## Given passage
————————
Implement /internal-console redirect route on envd internal http server

D0LLi · Sep 25, 2023 · b03541f · b03541f
1 parent 630c7c9
commit b03541f
Show file tree

Hide file tree

Showing 6 changed files with 90 additions and 3 deletions.
diff --git a/src/environmentd/src/bin/environmentd/main.rs b/src/environmentd/src/bin/environmentd/main.rs
@@ -537,6 +537,10 @@ pub struct Args {
     #[clap(long, env = "HTTP_HOST_NAME")]
     http_host_name: Option<String>,
 
+    /// URL of the Web Console to redirect to from the /internal-console endpoint on the InternalHTTPServer
+    #[clap(long, env = "INTERNAL_CONSOLE_REDIRECT_URL")]
+    internal_console_redirect_url: Option<String>,
+
     #[clap(long, env = "DEPLOY_GENERATION")]
     deploy_generation: Option<u64>,
 
@@ -943,6 +947,7 @@ fn run(mut args: Args) -> Result<(), anyhow::Error> {
                 bootstrap_role: args.bootstrap_role,
                 deploy_generation: args.deploy_generation,
                 http_host_name: args.http_host_name,
+                internal_console_redirect_url: args.internal_console_redirect_url,
             })
             .await
     })?;

diff --git a/src/environmentd/src/http.rs b/src/environmentd/src/http.rs
@@ -27,7 +27,7 @@ use axum::error_handling::HandleErrorLayer;
 use axum::extract::ws::{Message, WebSocket};
 use axum::extract::{DefaultBodyLimit, FromRequestParts, Query, State};
 use axum::middleware::{self, Next};
-use axum::response::{IntoResponse, Response};
+use axum::response::{IntoResponse, Redirect, Response};
 use axum::{routing, Extension, Json, Router};
 use futures::future::{FutureExt, Shared, TryFutureExt};
 use headers::authorization::{Authorization, Basic, Bearer};
@@ -225,6 +225,7 @@ pub struct InternalHttpConfig {
     pub active_connection_count: Arc<Mutex<ConnectionCounter>>,
     pub promote_leader: oneshot::Sender<()>,
     pub ready_to_promote: oneshot::Receiver<()>,
+    pub internal_console_redirect_url: Option<String>,
 }
 
 pub struct InternalHttpServer {
@@ -350,6 +351,25 @@ pub async fn handle_leader_promote(
     )
————————
## Extracted entries
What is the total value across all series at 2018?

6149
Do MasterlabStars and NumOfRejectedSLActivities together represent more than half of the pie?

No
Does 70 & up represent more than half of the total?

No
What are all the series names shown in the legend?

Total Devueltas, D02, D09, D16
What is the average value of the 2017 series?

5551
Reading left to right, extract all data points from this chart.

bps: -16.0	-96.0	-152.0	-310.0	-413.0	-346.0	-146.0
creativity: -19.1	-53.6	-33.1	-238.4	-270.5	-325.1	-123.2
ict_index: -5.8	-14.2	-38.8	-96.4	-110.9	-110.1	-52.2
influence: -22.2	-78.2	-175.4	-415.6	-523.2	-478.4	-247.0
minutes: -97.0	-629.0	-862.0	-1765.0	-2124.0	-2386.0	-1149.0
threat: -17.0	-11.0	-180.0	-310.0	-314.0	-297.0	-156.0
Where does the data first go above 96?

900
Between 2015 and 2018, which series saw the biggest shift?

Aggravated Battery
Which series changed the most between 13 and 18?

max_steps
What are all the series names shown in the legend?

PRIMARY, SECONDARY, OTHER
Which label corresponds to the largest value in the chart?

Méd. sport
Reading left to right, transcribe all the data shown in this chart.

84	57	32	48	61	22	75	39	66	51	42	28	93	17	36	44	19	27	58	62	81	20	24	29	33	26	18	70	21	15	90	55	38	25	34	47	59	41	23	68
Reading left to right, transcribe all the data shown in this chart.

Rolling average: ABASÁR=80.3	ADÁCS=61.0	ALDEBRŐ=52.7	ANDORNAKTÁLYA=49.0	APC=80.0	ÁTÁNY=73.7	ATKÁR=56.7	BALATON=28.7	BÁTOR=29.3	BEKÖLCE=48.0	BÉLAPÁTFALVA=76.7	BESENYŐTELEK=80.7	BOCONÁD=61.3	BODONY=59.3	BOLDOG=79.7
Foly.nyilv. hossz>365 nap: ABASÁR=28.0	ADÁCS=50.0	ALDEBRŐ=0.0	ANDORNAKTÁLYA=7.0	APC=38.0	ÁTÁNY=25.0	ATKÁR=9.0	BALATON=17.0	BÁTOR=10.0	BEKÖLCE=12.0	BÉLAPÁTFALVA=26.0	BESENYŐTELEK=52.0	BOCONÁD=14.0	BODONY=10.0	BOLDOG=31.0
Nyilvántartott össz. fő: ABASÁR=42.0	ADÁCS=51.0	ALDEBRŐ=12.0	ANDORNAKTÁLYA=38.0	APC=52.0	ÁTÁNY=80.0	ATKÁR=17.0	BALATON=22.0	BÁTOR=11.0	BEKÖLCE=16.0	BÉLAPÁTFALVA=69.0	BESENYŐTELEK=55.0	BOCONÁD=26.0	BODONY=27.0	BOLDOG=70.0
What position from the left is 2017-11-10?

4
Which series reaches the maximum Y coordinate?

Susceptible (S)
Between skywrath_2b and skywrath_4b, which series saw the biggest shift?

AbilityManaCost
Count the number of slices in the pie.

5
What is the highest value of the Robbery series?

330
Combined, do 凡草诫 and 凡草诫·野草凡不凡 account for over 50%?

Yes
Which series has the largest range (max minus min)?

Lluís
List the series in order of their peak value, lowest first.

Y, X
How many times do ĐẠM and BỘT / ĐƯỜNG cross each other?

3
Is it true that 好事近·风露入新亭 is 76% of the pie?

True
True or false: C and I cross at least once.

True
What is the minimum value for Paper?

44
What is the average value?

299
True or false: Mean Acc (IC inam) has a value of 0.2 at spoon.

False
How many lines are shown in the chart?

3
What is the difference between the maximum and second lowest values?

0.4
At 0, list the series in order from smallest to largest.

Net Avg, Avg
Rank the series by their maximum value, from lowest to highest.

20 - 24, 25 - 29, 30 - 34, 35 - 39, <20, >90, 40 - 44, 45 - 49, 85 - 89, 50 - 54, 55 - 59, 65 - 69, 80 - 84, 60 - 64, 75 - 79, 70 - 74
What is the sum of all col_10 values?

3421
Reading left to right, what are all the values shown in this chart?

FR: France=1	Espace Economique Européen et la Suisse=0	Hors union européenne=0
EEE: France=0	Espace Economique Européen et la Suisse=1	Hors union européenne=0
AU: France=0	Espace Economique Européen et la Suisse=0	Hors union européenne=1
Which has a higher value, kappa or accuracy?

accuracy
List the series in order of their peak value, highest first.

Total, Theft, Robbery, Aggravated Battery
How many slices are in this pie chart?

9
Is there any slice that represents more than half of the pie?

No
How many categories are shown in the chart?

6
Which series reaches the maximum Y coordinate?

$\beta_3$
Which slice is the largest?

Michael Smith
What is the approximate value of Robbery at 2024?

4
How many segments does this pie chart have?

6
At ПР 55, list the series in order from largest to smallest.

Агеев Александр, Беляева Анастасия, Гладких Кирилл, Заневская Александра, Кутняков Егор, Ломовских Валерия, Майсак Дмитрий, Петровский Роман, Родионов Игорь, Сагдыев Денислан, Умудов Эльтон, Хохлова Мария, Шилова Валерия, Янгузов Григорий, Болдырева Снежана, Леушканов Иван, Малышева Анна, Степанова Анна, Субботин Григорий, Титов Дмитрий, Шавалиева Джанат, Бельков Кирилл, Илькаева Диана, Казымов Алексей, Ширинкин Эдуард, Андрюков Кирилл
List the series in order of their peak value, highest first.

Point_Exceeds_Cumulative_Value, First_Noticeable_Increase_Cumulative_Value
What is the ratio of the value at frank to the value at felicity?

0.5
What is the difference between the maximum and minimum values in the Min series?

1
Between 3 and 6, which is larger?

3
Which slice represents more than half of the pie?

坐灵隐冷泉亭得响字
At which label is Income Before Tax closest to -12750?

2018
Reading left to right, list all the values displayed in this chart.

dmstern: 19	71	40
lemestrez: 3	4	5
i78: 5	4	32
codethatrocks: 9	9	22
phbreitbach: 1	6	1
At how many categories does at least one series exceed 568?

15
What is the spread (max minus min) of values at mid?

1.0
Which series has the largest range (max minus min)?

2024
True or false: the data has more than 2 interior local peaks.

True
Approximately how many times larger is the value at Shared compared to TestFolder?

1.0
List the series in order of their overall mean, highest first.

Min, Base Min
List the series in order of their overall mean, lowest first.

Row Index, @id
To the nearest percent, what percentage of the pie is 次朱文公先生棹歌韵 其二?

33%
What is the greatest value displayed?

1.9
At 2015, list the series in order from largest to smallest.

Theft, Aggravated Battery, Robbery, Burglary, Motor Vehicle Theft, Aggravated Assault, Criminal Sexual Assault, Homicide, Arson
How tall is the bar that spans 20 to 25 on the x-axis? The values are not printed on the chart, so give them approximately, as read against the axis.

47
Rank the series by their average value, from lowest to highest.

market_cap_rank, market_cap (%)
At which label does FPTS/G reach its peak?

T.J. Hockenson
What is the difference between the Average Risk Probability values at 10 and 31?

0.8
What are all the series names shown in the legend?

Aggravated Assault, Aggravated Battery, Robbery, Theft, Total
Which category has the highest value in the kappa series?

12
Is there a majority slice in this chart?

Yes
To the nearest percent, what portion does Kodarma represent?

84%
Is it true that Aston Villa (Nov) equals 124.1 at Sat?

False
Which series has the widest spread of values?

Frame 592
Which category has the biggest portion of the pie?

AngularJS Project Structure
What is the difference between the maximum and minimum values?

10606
————————
## Problems to work on
1. After this commit, what names does the `use axum::response::{...}` line in the environmentd commit diff import?
2. In the environmentd commit diff, which environment variable supplies the URL of the Web Console that the /internal-console endpoint redirects to?
3. Continue the environmentd commit diff for the /internal-console redirect route, starting right after its last line.

## Solved tasks
1. IntoResponse, Redirect, Response

2. INTERNAL_CONSOLE_REDIRECT_URL

3.
 }
 
+/// This route allows User Impersonation by using Teleport to proxy requests to the Internal HTTP Server.
+/// Teleport is configured to handle the user auth and then set an auth cookie stored in the user's browser
+/// that is tied to the host being proxied (the InternalHTTPServer). This /internal-console route accepts
+/// that request and then redirects the user's browser to a Web Console URL, and the Console code can
+/// then make further requests to the InternalHTTPServer using the teleport auth cookie now in the user's browser
+async fn handle_internal_console_redirect(
+    internal_console_redirect_url: &Option<String>,
+) -> Response {
+    if let Some(redirect_url) = internal_console_redirect_url {
+        Redirect::temporary(redirect_url).into_response()
+    } else {
+        (
+            StatusCode::BAD_REQUEST,
+            "Redirect URL is not correctly configured".to_string(),
+        )
+            .into_response()
+    }
+}
+
 impl InternalHttpServer {
     pub fn new(
         InternalHttpConfig {
@@ -358,6 +378,7 @@ impl InternalHttpServer {
             active_connection_count,
             promote_leader,
             ready_to_promote,
+            internal_console_redirect_url,
         }: InternalHttpConfig,
     ) -> InternalHttpServer {
         let metrics = Metrics::register_into(&metrics_registry, "mz_internal_http");
@@ -408,6 +429,12 @@ impl InternalHttpServer {
                 "/api/catalog/check",
                 routing::get(catalog::handle_catalog_check),
             )
+            .route(
+                "/api/internal-console",
+                routing::get(|| async move {
+                    handle_internal_console_redirect(&internal_console_redirect_url).await
+                }),
+            )
             .layer(Extension(AuthedUser(SYSTEM_USER.clone())))
             .layer(Extension(adapter_client_rx.shared()))
             .layer(Extension(active_connection_count));

diff --git a/src/environmentd/src/lib.rs b/src/environmentd/src/lib.rs
@@ -206,6 +206,8 @@ pub struct Config {
     pub deploy_generation: Option<u64>,
     /// Host name or URL for connecting to the HTTP server of this instance.
     pub http_host_name: Option<String>,
+    /// URL of the Web Console to redirect to from the /internal-console endpoint on the InternalHTTPServer
+    pub internal_console_redirect_url: Option<String>,
 
     // === Tracing options. ===
     /// The metrics registry to use.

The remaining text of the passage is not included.